For Stix, the fact that there is an insufficient supply of almost all product groups in Europe is “not a purely European thing – there is an imported demand”. The latter refers to profitable sales opportunities in the US, and China’s hunger for wood, among other things.
Stix sees the development of prices as being closely linked to the strength of demand. “This is also true for chemical products, such as adhesives,” he analyzes and also gives the development of steel and insulation prices as examples for the building material segment.
Attempt to balance things out
It is the global increase in demand that leads to a limited supply at a local level. “The hoarding of goods is only a small part of it,” says Stix, who emphasizes at the same time that “the stock-holding trade is the solution and not the cause of the problem.
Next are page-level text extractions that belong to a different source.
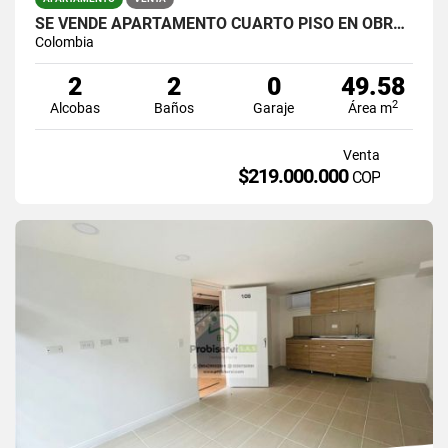
SE VENDE APARTAMENTO CUARTO PISO EN OBRA GRIS
Colombia
2
2
0
49.58
2
Alcobas
Baños
Garaje
Área m
Venta
$219.000.000
COP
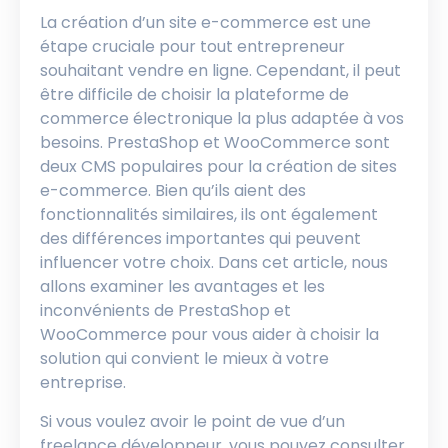
La création d’un site e-commerce est une
étape cruciale pour tout entrepreneur
souhaitant vendre en ligne. Cependant, il peut
être difficile de choisir la plateforme de
commerce électronique la plus adaptée à vos
besoins. PrestaShop et WooCommerce sont
deux CMS populaires pour la création de sites
e-commerce. Bien qu’ils aient des
fonctionnalités similaires, ils ont également
des différences importantes qui peuvent
influencer votre choix. Dans cet article, nous
allons examiner les avantages et les
inconvénients de PrestaShop et
WooCommerce pour vous aider à choisir la
solution qui convient le mieux à votre
entreprise.
Si vous voulez avoir le point de vue d’un
freelance développeur, vous pouvez consulter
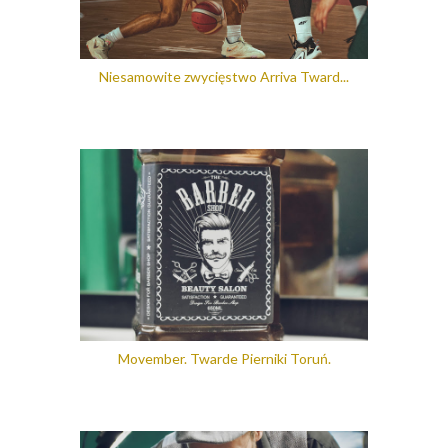
Niesamowite zwycięstwo Arriva Tward...
Movember. Twarde Pierniki Toruń.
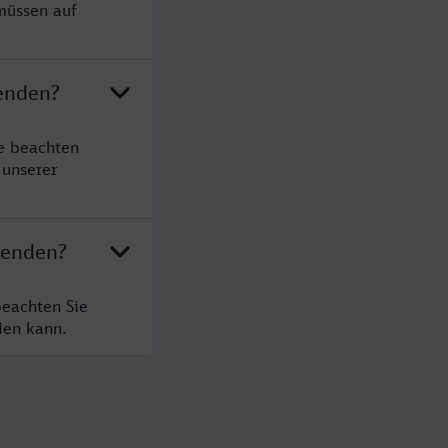
müssen auf
enden?
e beachten
 unserer
Menden?
eachten Sie
den kann.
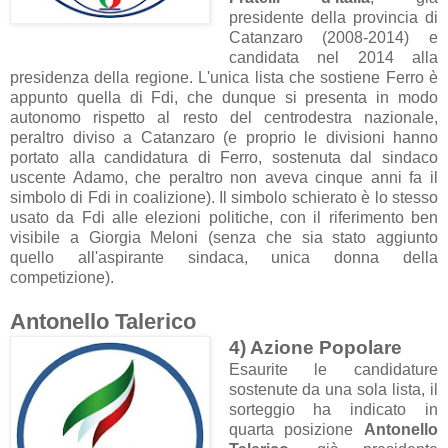
presidente della provincia di
Catanzaro (2008-2014) e
candidata nel 2014 alla
presidenza della regione. L'unica lista che sostiene Ferro è
appunto quella di Fdi, che dunque si presenta in modo
autonomo rispetto al resto del centrodestra nazionale,
peraltro diviso a Catanzaro (e proprio le divisioni hanno
portato alla candidatura di Ferro, sostenuta dal sindaco
uscente Adamo, che peraltro non aveva cinque anni fa il
simbolo di Fdi in coalizione). Il simbolo schierato è lo stesso
usato da Fdi alle elezioni politiche, con il riferimento ben
visibile a Giorgia Meloni (senza che sia stato aggiunto
quello all'aspirante sindaca, unica donna della
competizione).
Antonello Talerico
4) Azione Popolare
Esaurite le candidature
sostenute da una sola lista, il
sorteggio ha indicato in
quarta posizione
Antonello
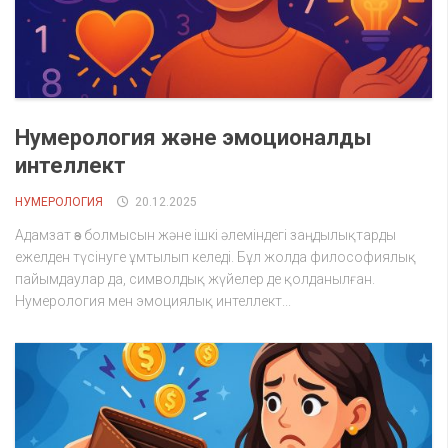
Нумерология және эмоционалды
интеллект
НУМЕРОЛОГИЯ
20.12.2025
Адамзат өз болмысын және ішкі әлеміндегі заңдылықтарды
ежелден түсінуге ұмтылып келеді. Бұл жолда философиялық
пайымдаулар да, символдық жүйелер де қолданылған.
Нумерология мен эмоциялық интеллект...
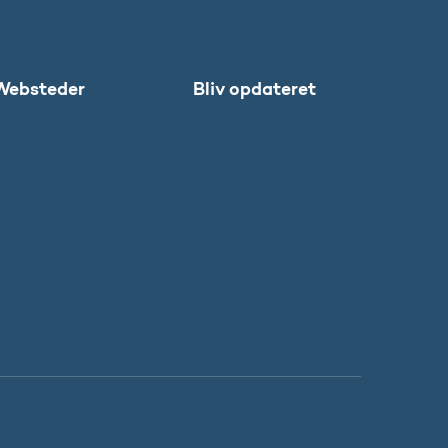
Websteder
Bliv opdateret
Uddannelses-
Abonnér
og
Facebook
Forskningsstyrel
LinkedIn
sen
Instagram
SU
X
DFIR
Grib Verden
Forskningens
Døgn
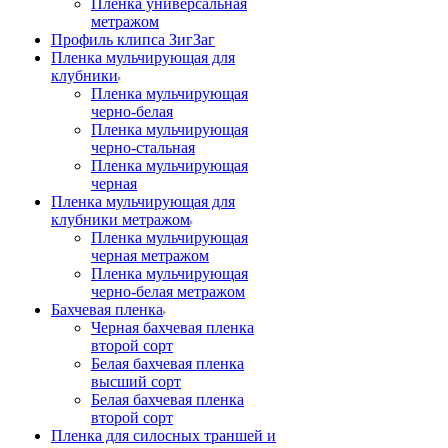
Пленка универсальная
метражом
Профиль клипса ЗигЗаг
Пленка мульчирующая для
клубники
Пленка мульчирующая
черно-белая
Пленка мульчирующая
черно-стальная
Пленка мульчирующая
черная
Пленка мульчирующая для
клубники метражом
Пленка мульчирующая
черная метражом
Пленка мульчирующая
черно-белая метражом
Бахчевая пленка
Черная бахчевая пленка
второй сорт
Белая бахчевая пленка
высший сорт
Белая бахчевая пленка
второй сорт
Пленка для силосных траншей и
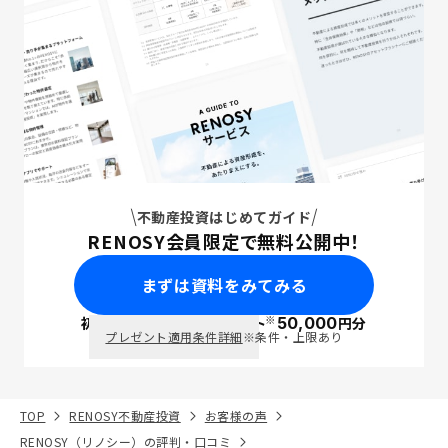
不動産投資はじめてガイド
RENOSY会員限定で無料公開中！
まずは資料をみてみる
※
初回面談で
ポイント
50,000
円分
PayPay
プレゼント適用条件詳細
※条件・上限あり
TOP
RENOSY不動産投資
お客様の声
RENOSY（リノシー）の評判・口コミ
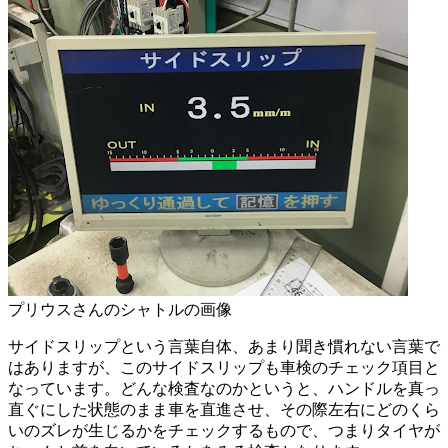
プリウスさんのシャトルの画像
サイドスリップという言葉自体、あまり聞き慣れない言葉で
はありますが、このサイドスリップも車検のチェック項目と
なっています。どんな検査なのかというと、ハンドルを真っ
直ぐにした状態のまま車を直進させ、その際左右にどのくら
いのズレが生じるかをチェックするもので、つまりタイヤが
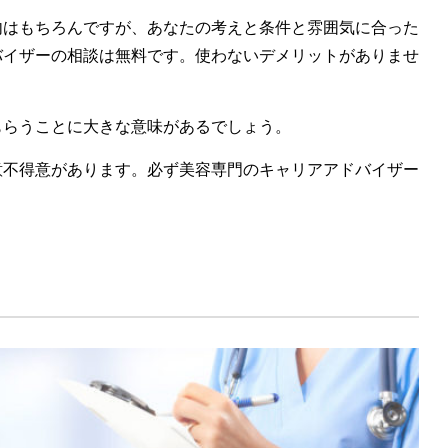
内はもちろんですが、あなたの考えと条件と雰囲気に合った
バイザーの相談は無料です。使わないデメリットがありませ
もらうことに大きな意味があるでしょう。
意不得意があります。必ず美容専門のキャリアアドバイザー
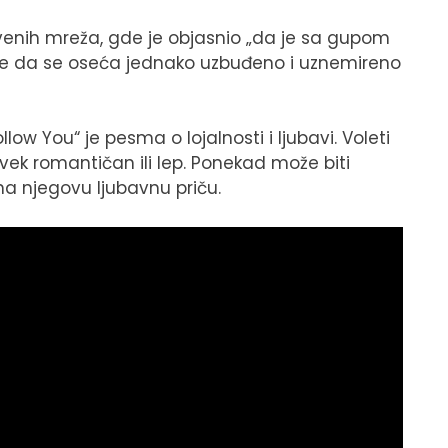
venih mreža, gde je objasnio „da je sa gupom
 te da se oseća jednako uzbuđeno i uznemireno
ow You“ je pesma o lojalnosti i ljubavi. Voleti
vek romantičan ili lep. Ponekad može biti
na njegovu ljubavnu priču.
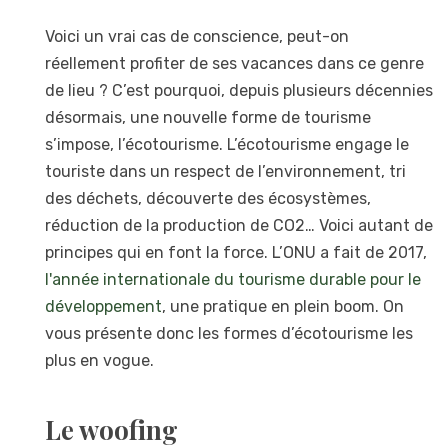
Voici un vrai cas de conscience, peut-on
réellement profiter de ses vacances dans ce genre
de lieu ? C’est pourquoi, depuis plusieurs décennies
désormais, une nouvelle forme de tourisme
s’impose, l’écotourisme. L’écotourisme engage le
touriste dans un respect de l’environnement, tri
des déchets, découverte des écosystèmes,
réduction de la production de CO2… Voici autant de
principes qui en font la force. L’ONU a fait de 2017,
l'année internationale du tourisme durable pour le
développement
, une pratique en plein boom. On
vous présente donc les formes d’écotourisme les
plus en vogue.
Le woofing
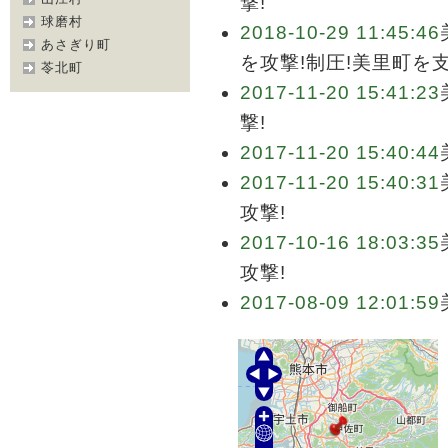
撃!
球磨村
2018-10-29 11:45:46
あさぎり町
を攻撃!制圧!美里町を
苓北町
2017-11-20 15:41:23
撃!
2017-11-20 15:40:44
2017-11-20 15:40:31
攻撃!
2017-10-16 18:03:35
攻撃!
2017-08-09 12:01:59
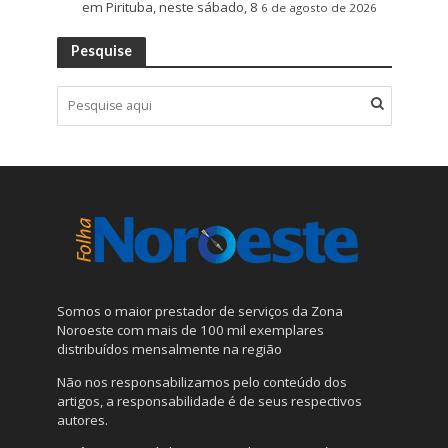
em Pirituba, neste sábado, 8
6 de agosto de 2026
Pesquise
Somos o maior prestador de serviços da Zona
Noroeste com mais de 100 mil exemplares
distribuídos mensalmente na região
Não nos responsabilizamos pelo conteúdo dos
artigos, a responsabilidade é de seus respectivos
autores.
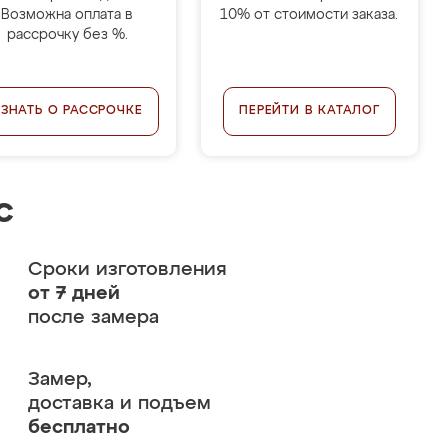
Возможна оплата в
10% от стоимости заказа.
рассрочку без %.
УЗНАТЬ О РАССРОЧКЕ
ПЕРЕЙТИ В КАТАЛОГ
с
Сроки изготовления
от 7 дней
после замера
Замер,
доставка и подъем
бесплатно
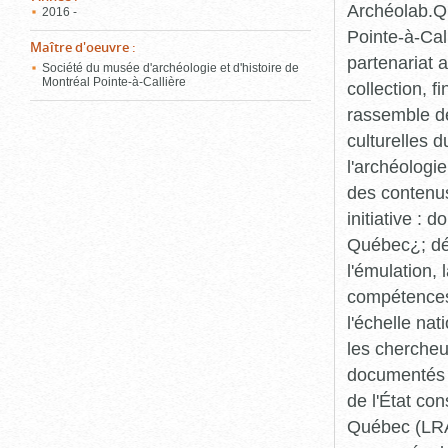
Archéolab.Qu
2016 -
Pointe-à-Call
Maître d'oeuvre
:
partenariat 
Société du musée d'archéologie et d'histoire de
Montréal Pointe-à-Callière
collection, 
rassemble de
culturelles d
l'archéologi
des contenus 
initiative :
Québec¿; dév
l'émulation,
compétences¿
l'échelle na
les chercheur
documentés p
de l'État co
Québec (LRAQ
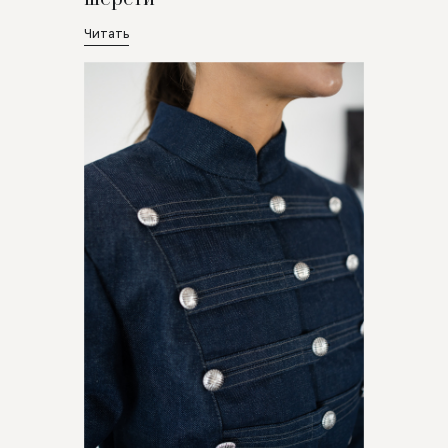
Читать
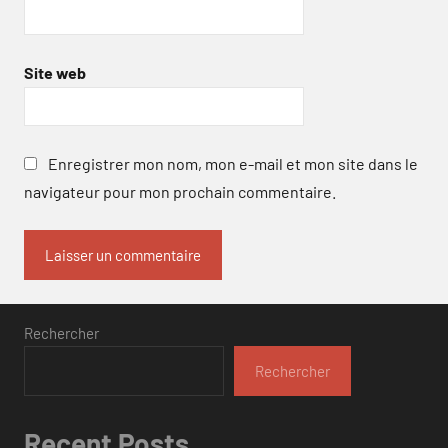
Site web
Enregistrer mon nom, mon e-mail et mon site dans le
navigateur pour mon prochain commentaire.
Rechercher
Rechercher
Recent Posts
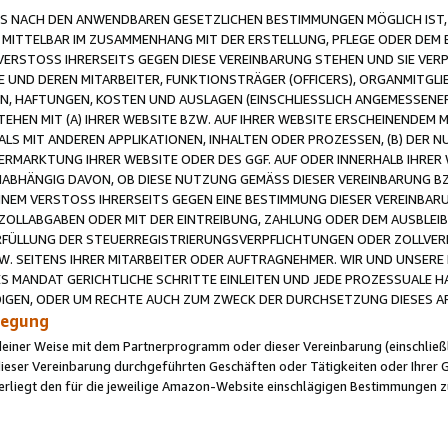
 NACH DEN ANWENDBAREN GESETZLICHEN BESTIMMUNGEN MÖGLICH IST, S
MITTELBAR IM ZUSAMMENHANG MIT DER ERSTELLUNG, PFLEGE ODER DEM BE
ERSTOSS IHRERSEITS GEGEN DIESE VEREINBARUNG STEHEN UND SIE VERP
UND DEREN MITARBEITER, FUNKTIONSTRÄGER (OFFICERS), ORGANMITGLI
N, HAFTUNGEN, KOSTEN UND AUSLAGEN (EINSCHLIESSLICH ANGEMESSENE
HEN MIT (A) IHRER WEBSITE BZW. AUF IHRER WEBSITE ERSCHEINENDEM M
LS MIT ANDEREN APPLIKATIONEN, INHALTEN ODER PROZESSEN, (B) DER 
RMARKTUNG IHRER WEBSITE ODER DES GGF. AUF ODER INNERHALB IHRER W
ABHÄNGIG DAVON, OB DIESE NUTZUNG GEMÄSS DIESER VEREINBARUNG B
EINEM VERSTOSS IHRERSEITS GEGEN EINE BESTIMMUNG DIESER VEREINBARU
D ZOLLABGABEN ODER MIT DER EINTREIBUNG, ZAHLUNG ODER DEM AUSBLEI
FÜLLUNG DER STEUERREGISTRIERUNGSVERPFLICHTUNGEN ODER ZOLLVERPF
W. SEITENS IHRER MITARBEITER ODER AUFTRAGNEHMER. WIR UND UNSERE
ES MANDAT GERICHTLICHE SCHRITTE EINLEITEN UND JEDE PROZESSUALE 
GEN, ODER UM RECHTE AUCH ZUM ZWECK DER DURCHSETZUNG DIESES AR
ilegung
endeiner Weise mit dem Partnerprogramm oder dieser Vereinbarung (einschließl
ieser Vereinbarung durchgeführten Geschäften oder Tätigkeiten oder Ihrer 
iegt den für die jeweilige Amazon-Website einschlägigen Bestimmungen z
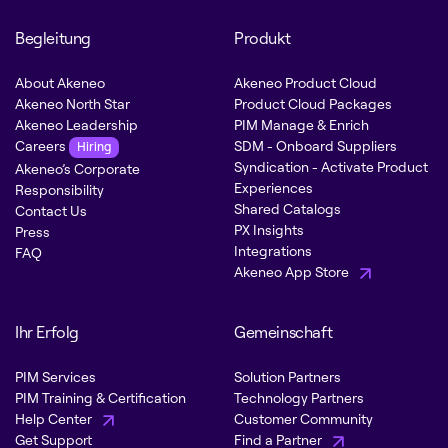
Begleitung
Produkt
About Akeneo
Akeneo Product Cloud
Akeneo North Star
Product Cloud Packages
Akeneo Leadership
PIM Manage & Enrich
Careers
SDM - Onboard Suppliers
Hiring
Syndication - Activate Product
Akeneo’s Corporate
Experiences
Responsibility
Shared Catalogs
Contact Us
PX Insights
Press
Integrations
FAQ
Akeneo App Store
Ihr Erfolg
Gemeinschaft
PIM Services
Solution Partners
PIM Training & Certification
Technology Partners
Help Center
Customer Community
Get Support
Find a Partner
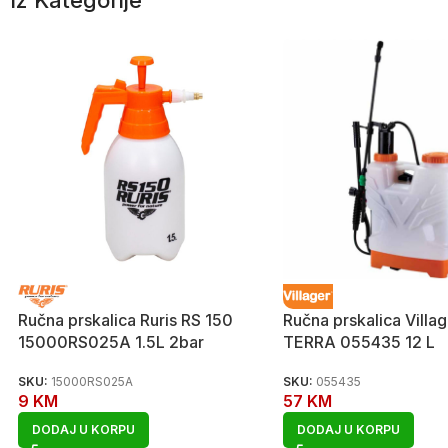
Iz Kategorije
Ručna prskalica Ruris RS 150
Ručna prskalica Villag
15000RS025A 1.5L 2bar
TERRA 055435 12 L
SKU:
15000RS025A
SKU:
055435
9
KM
57
KM
DODAJ U KORPU
DODAJ U KORPU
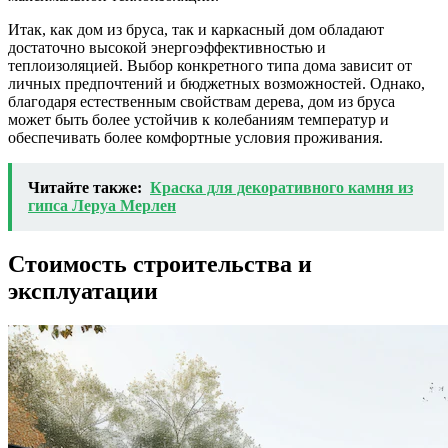
Итак, как дом из бруса, так и каркасный дом обладают
достаточно высокой энергоэффективностью и
теплоизоляцией. Выбор конкретного типа дома зависит от
личных предпочтений и бюджетных возможностей. Однако,
благодаря естественным свойствам дерева, дом из бруса
может быть более устойчив к колебаниям температур и
обеспечивать более комфортные условия проживания.
Читайте также:
Краска для декоративного камня из
гипса Леруа Мерлен
Стоимость строительства и
эксплуатации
We are in the middle and balance out fluctuations in the supply chain. At the moment, this means that we are trying to supply our regular customers with sufficient quantities of goods.”
Delivery times are going to normalize
According to Stix, the situation could ease a little starting in autumn. “By then, delivery times could normalize again,” he predicts. “Also, some construction projects are postponed for cost-related reasons which also brings some easing. In addition, price increases are going to become smaller and smaller. There will not be an immediate plunge from the new levels, however. They will remain higher because the days of cheap raw material are probably over.”
No sudden downward trend
As long as overseas markets do not collapse suddenly, prices will hold. “For certain projects, a different mix of building materials may be used. However, the advantages of wood remain the same. Also, politics want more timber constructions.”
As for the future of the timber industry, Stix wishes for enough brainpower for further product innovations. “The new products have to minimize the use of wood.”
Just-in-time has its limits
“The stock-holding wholesale trade, which has always taken its trading role seriously, will continue to have the advantage in the future,” says Stix. “However, the entire sector will have to plan ahead more in the future. Just-in-time has its limits, as many people now realize in a painful way. In addition, anyone who has already experienced structural difficulties before, will have an even harder time in the future.”